В то время как другие члены Палаты представителей предупреждали, что президентский титул станет первым шагом на пути к "короне и наследственному престолонаследию", Мэдисону не составило труда заставить своих коллег-конгрессменов проголосовать за простой республиканский титул "Президент Соединенных Штатов".112 Сенат был вынужден согласиться. Победив роялистские порывы Сената, Мэдисон надеялся "показать друзьям республиканцев, - говорил он своему другу Джефферсону, - что наше новое правительство не предназначалось для замены ни монархии, ни аристократии, и что гений народа пока против обоих".113 Как никто другой из членов Первого конгресса, Мэдисон был ответственен за то, какой простой и непритязательный тон приобрело новое правительство.

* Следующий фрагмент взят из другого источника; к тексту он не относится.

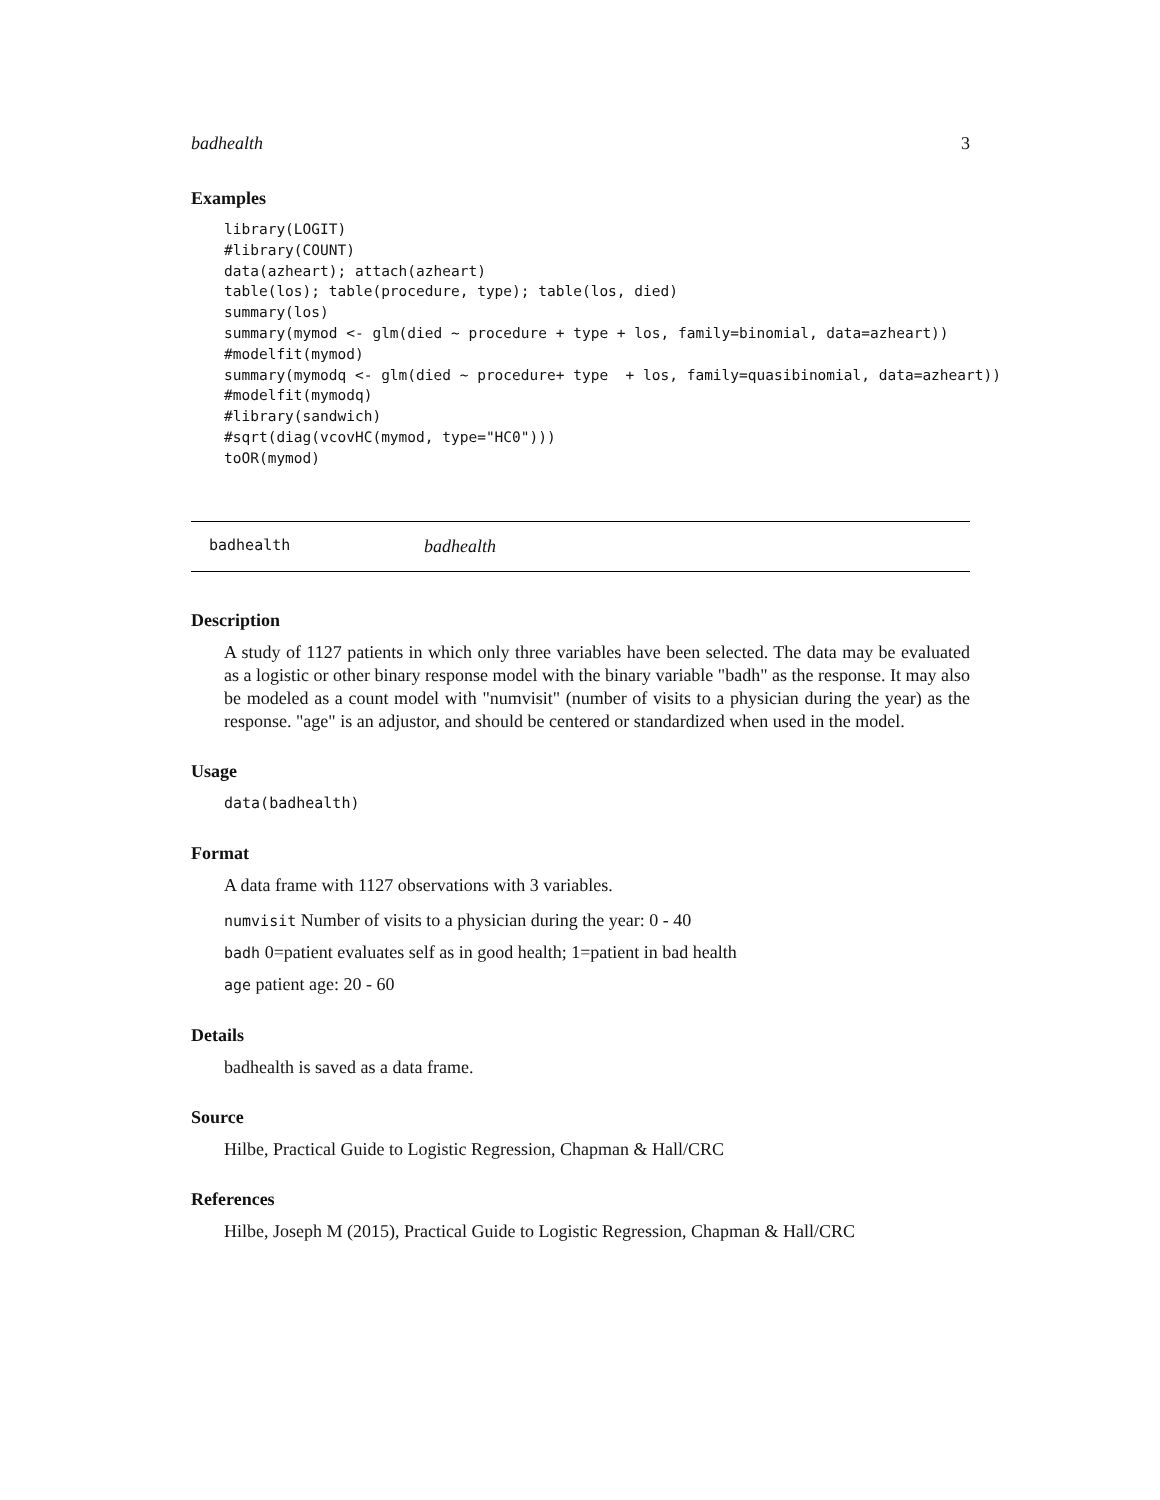badhealth 3
Examples
library(LOGIT)
#library(COUNT)
data(azheart); attach(azheart)
table(los); table(procedure, type); table(los, died)
summary(los)
summary(mymod <- glm(died ~ procedure + type + los, family=binomial, data=azheart))
#modelfit(mymod)
summary(mymodq <- glm(died ~ procedure+ type  + los, family=quasibinomial, data=azheart))
#modelfit(mymodq)
#library(sandwich)
#sqrt(diag(vcovHC(mymod, type="HC0")))
toOR(mymod)
badhealth badhealth
Description
A study of 1127 patients in which only three variables have been selected. The data may be evaluated as a logistic or other binary response model with the binary variable "badh" as the response. It may also be modeled as a count model with "numvisit" (number of visits to a physician during the year) as the response. "age" is an adjustor, and should be centered or standardized when used in the model.
Usage
data(badhealth)
Format
A data frame with 1127 observations with 3 variables.
numvisit Number of visits to a physician during the year: 0 - 40
badh 0=patient evaluates self as in good health; 1=patient in bad health
age patient age: 20 - 60
Details
badhealth is saved as a data frame.
Source
Hilbe, Practical Guide to Logistic Regression, Chapman & Hall/CRC
References
Hilbe, Joseph M (2015), Practical Guide to Logistic Regression, Chapman & Hall/CRC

Какими бы глупыми ни казались эти споры о титулах, на кону стояли важные вопросы. Создав единого сильного президента, новая федеральная Конституция, несомненно, вернула Америку к заброшенной английской монархии. Но насколько далеко назад к монархии должны зайти американцы? Насколько королевской и царственной должна стать Америка? Насколько английская монархическая модель должна быть перенята новым правительством? Несмотря на поражение предложения Сената о королевских титулах, эти вопросы не исчезли, и тенденции к монархизму сохранились.
Для одних американцев было вполне естественно ориентироваться на британскую монархию при создании своего нового государства, тем более что многие из них считали, что Америка, как и любое молодое государство, должна была повзрослеть в социальном плане, стать более неравной и сословной и, таким образом, стать более похожей на бывшую страну-мать. Но Революция была республиканским отказом от монархизма Великобритании, и поэтому для других американцев было столь же естественно возмущаться тем, что британские обычаи и институты, как сказал один конгрессмен, "висят у нас на шее во всех наших государственных делах, а замечания из их практики постоянно звучат в наших ушах" 114.114 Казалось, что революция против Великобритании все еще продолжается.